Zusammengefasst kann man sagen: Es besteht eine gute Evidenz, dass Antidepressiva suizidale Gedanken im Rahmen der akuten Depression reduzieren können – dies wurde in randomisierten Kontrollgruppenstudien gezeigt – und dass das Risiko von Suiziden durch Antidepressiva reduziert werden kann, was in epidemiologischen Studien überzeugend dargestellt worden ist.

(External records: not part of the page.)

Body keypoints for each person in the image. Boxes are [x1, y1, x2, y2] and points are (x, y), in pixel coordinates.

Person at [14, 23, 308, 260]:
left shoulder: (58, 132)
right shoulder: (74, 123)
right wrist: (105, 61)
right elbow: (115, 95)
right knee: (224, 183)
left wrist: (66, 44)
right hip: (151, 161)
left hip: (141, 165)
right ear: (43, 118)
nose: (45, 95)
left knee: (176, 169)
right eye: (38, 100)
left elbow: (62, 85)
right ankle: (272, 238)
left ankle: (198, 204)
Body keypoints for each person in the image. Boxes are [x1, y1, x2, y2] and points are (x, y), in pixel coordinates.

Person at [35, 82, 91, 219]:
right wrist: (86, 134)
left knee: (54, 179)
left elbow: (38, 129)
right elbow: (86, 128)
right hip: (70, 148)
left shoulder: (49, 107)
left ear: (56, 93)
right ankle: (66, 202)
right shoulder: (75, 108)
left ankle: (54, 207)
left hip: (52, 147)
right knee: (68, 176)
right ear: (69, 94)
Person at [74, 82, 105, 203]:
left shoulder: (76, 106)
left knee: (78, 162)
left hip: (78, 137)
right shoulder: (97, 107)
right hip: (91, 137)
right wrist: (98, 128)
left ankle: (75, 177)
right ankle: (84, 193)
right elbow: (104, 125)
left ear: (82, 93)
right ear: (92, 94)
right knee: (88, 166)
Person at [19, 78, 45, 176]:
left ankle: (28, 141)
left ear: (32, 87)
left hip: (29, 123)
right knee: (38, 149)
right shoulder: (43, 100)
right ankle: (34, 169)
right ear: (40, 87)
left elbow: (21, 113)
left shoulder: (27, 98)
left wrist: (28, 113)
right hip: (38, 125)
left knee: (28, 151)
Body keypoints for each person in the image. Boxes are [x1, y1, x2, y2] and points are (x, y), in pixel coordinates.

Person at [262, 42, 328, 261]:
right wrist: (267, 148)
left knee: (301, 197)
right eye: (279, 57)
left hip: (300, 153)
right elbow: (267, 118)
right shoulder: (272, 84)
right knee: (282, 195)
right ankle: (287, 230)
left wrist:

Lediglich für den Effekt auf Suizidversuche ist die Datenlage unzureichend, da sich die epidemiologischen Studien mit dieser Frage nicht beschäftigt haben und da man einen diesbezüglichen Effekt der Antidepressiva im Rahmen kontrollierter randomisierter Studien wegen der geringen Basisrate nicht sinnvoll untersuchen kann. Um Missverständnissen vorzubeugen, sei betont, dass die Prävention von Suizidalität eine sehr komplexe Aufgabe ist, bei der neben psychopharmakologischen Therapieansätzen auch psychotherapeutische und primärprophylaktische Aktivitäten eine wichtige Rolle haben.

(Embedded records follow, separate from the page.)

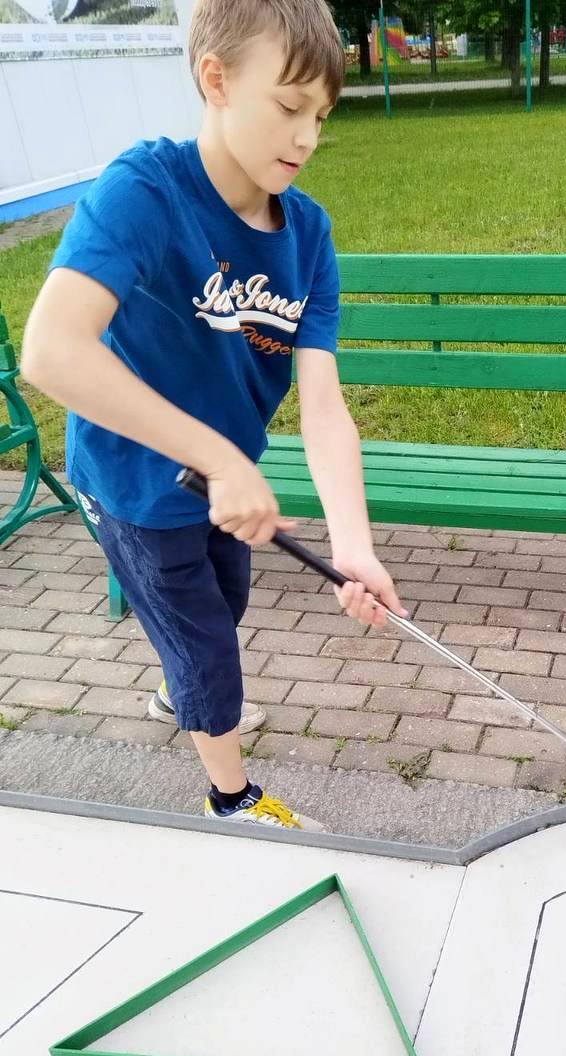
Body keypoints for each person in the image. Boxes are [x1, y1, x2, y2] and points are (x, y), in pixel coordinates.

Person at [21, 0, 406, 830]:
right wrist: (219, 457)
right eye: (290, 106)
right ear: (216, 79)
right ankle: (230, 798)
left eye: (321, 117)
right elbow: (50, 350)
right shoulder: (145, 190)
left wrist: (353, 546)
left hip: (226, 484)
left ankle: (180, 689)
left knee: (222, 607)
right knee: (207, 646)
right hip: (135, 482)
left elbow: (325, 405)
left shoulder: (308, 235)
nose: (306, 137)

Es ist wichtig, gegenüber den Patienten wie auch gegenüber der Öffentlichkeit deutlich zu vertreten, dass Antidepressiva einen wichtigen Stellenwert nicht nur in der medikamentösen Behandlung der Depression (und anderer psychischer Erkrankungen, z.B. Angststörungen), sondern auch ganz besonders im Hinblick auf die Reduktion von depressionsbegleitender Suizidalität haben. Dabei wird trotz dieser positiven Sichtweise nicht ausgeschlossen, dass es im Einzelfall zum Beispiel durch antriebssteigernde Effekte bestimmter Antidepressiva auch zu suizidalitätsfördernden Nebenwirkungen kommen kann, die dann sorgfältig beobachtet und durch entsprechende Komedikationsstrategien (z.B. Gabe von Benzodiazepinen) soweit wie möglich begrenzt werden müssen.
1. Möller HJ. Evidence for beneficial effects of antidepressants on suicidality in depressive patients: a systematic review. Eur Arch Psychiatry Clin Neurosci. Im Druck.